11/3/2004 - Tom Lehman

Tom Lehman wants Americans who are winning on his Ryder Cup
team, even if that means him.

Lehman was introduced Wednesday as the U.S. captain for the 2006
matches in Ireland, charged with ending European dominance that
soared to a new level this year when the Americans were dealt their
worst loss ever.
"The Ryder Cup to me is the ultimate golf experience," Lehman
said. "Including my British Open victory, my greatest moment in
golf was being part of the Ryder Cup team. To be part of this next
team, this is a thrill beyond belief."
Lehman loves the Ryder Cup so much that he wouldn't rule himself
out as a player.
Arnold Palmer was the last playing captain in the Ryder Cup, at
East Lake in 1963. Tom Kite came close to making the team in 1997,
and some thought he should have made himself a captain's pick.
Lehman did not rule out removing himself as captain if he won
enough to play his way onto the team.
"I'm looking for guys on top of their game, and winning is a
big thing," Lehman said at a news conference in Amelia Island,
Fla. "If I was winning, it would be unfair for me not to play.
That said, what are the chances? Probably pretty slim."
Lehman has not won in almost five years. He finished the season
with at least a share of the 54-hole lead in his last three
tournaments, but wound up in a tie for second, fourth and sixth.
Winning means so much to Lehman that he said if he were to make
the team with a number of top-10 finishes but no trophies, he would
eliminate himself and pick No. 11 in the standings.
But even that process remains under review.
While the PGA of America selected its captain, president M.G.
Orender said officials might revamp the selection process to make
sure the United States has its 10 best players.
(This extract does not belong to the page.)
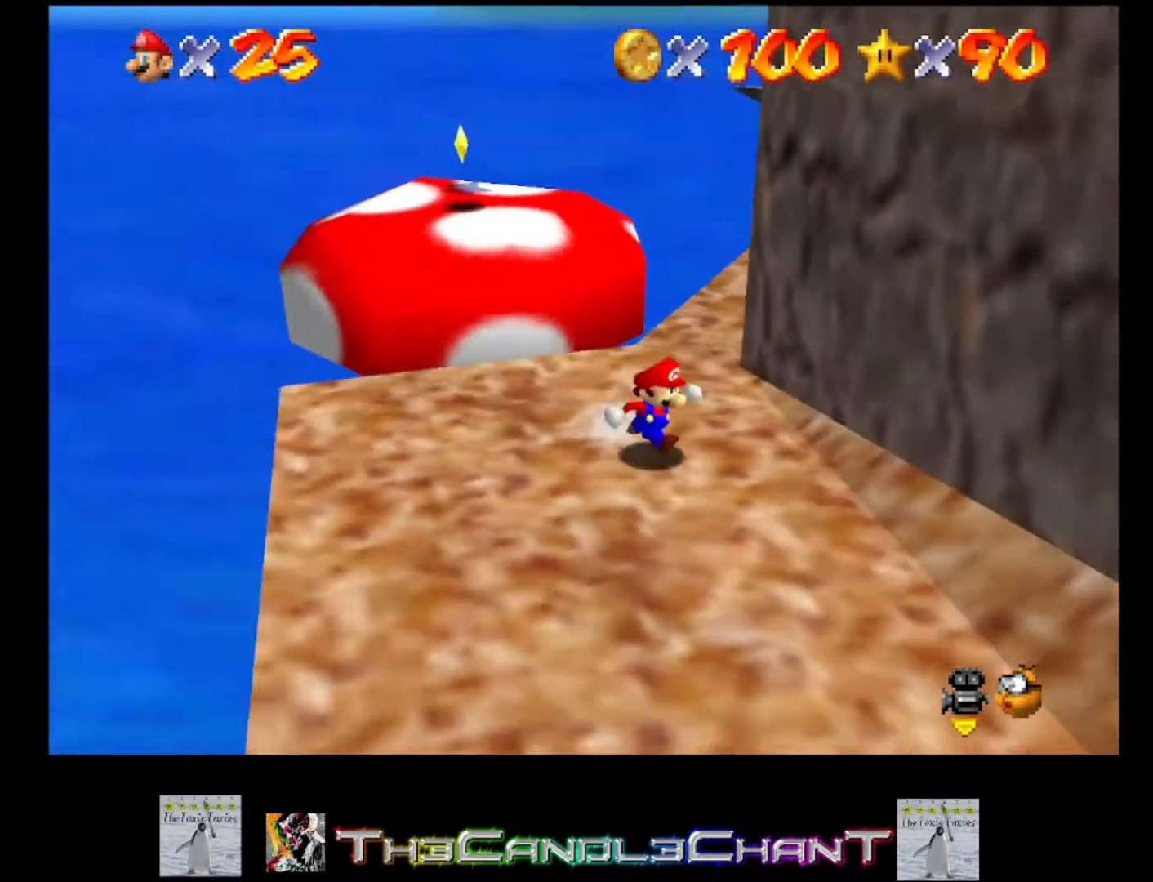
{"buttons": [], "left_stick": "up-left", "right_stick": "center", "events": [[167, "left_stick", "down"], [333, "left_stick", "down-left"], [500, "left_stick", "up-left"]]}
He expected a
decision by the end of the year.
Lehman said he called the PGA after Europe won the Ryder Cup at
Oakland Hills, 18{-9{, to capture the cup for the seventh time in
the last 10 matches.
He wanted to let officials know he was interested, and they
talked to him after Lehman ended his year at Disney.
Lehman played in the '95, '97 and '99 matches and was one of the
most spirited players. Along with his perfect record in singles,
some remember him for leading the charge across the 17th green at
Brookline when Justin Leonard holed a 45-foot putt -- even though
Jose Maria Olazabal still had a 25-footer to halve the hole.
Lehman later apologized, saying the emotion caught up with him.
"You've got to like a guy who jumped all over their line trying
to defend the cup for us," Scott Verplank joked Wednesday. "He'll
be fine. He was a passionate Ryder Cup captain.
Lehman does not have the overwhelming credentials of past
captains. He has won only five times on the PGA Tour, including the
British Open and Tour Championship in 1996, when he won the money
title and was voted PGA Tour player of the year.
Corey Pavin and Paul Azinger were among the other candidates,
although Azinger told the PGA he was not interested in being
captain in 2006.
Orender said passion was a factor in picking a captain, and
Lehman has no shortage there.
"I think he was a natural choice," David Toms said. "He's a
guy with high intensity and he's well-respected out here. When he
played in the Ryder Cup, he was always on the key figures in the
team room."
Lehman's job won't be easy.
Europe has captured the cup all but three times since 1985, and
its recent record might be even better if Bernhard Langer had not
missed a 6-foot putt in 1991, and Justin Leonard had not made a
45-foot putt in 1999.
Lehman already is playing the underdog card.
"We're going to have a tough road in front us," he said. "We
always go into the Ryder Cup as the favorite. But the facts show
that no matter how good are players are ... we seem to always have
a difficult time. For the first time ever, we'll probably be the
underdogs."
He sees his biggest job as molding the Americans into a team,
and that might be the toughest task.
Lehman was introduced as captain during the PGA of America's
annual meeting. Up the road in Atlanta at the Tour Championship,
only 16 players in the 31-man field attended a players-only dinner
Tuesday night. Not all of them were Americans, but the climate on
the PGA Tour is clearly one of individualism.
"There is an atmosphere you can create," Lehman said. "The
way we got beat four of the last five years, (winning) becomes a
common goal. It brings guys together."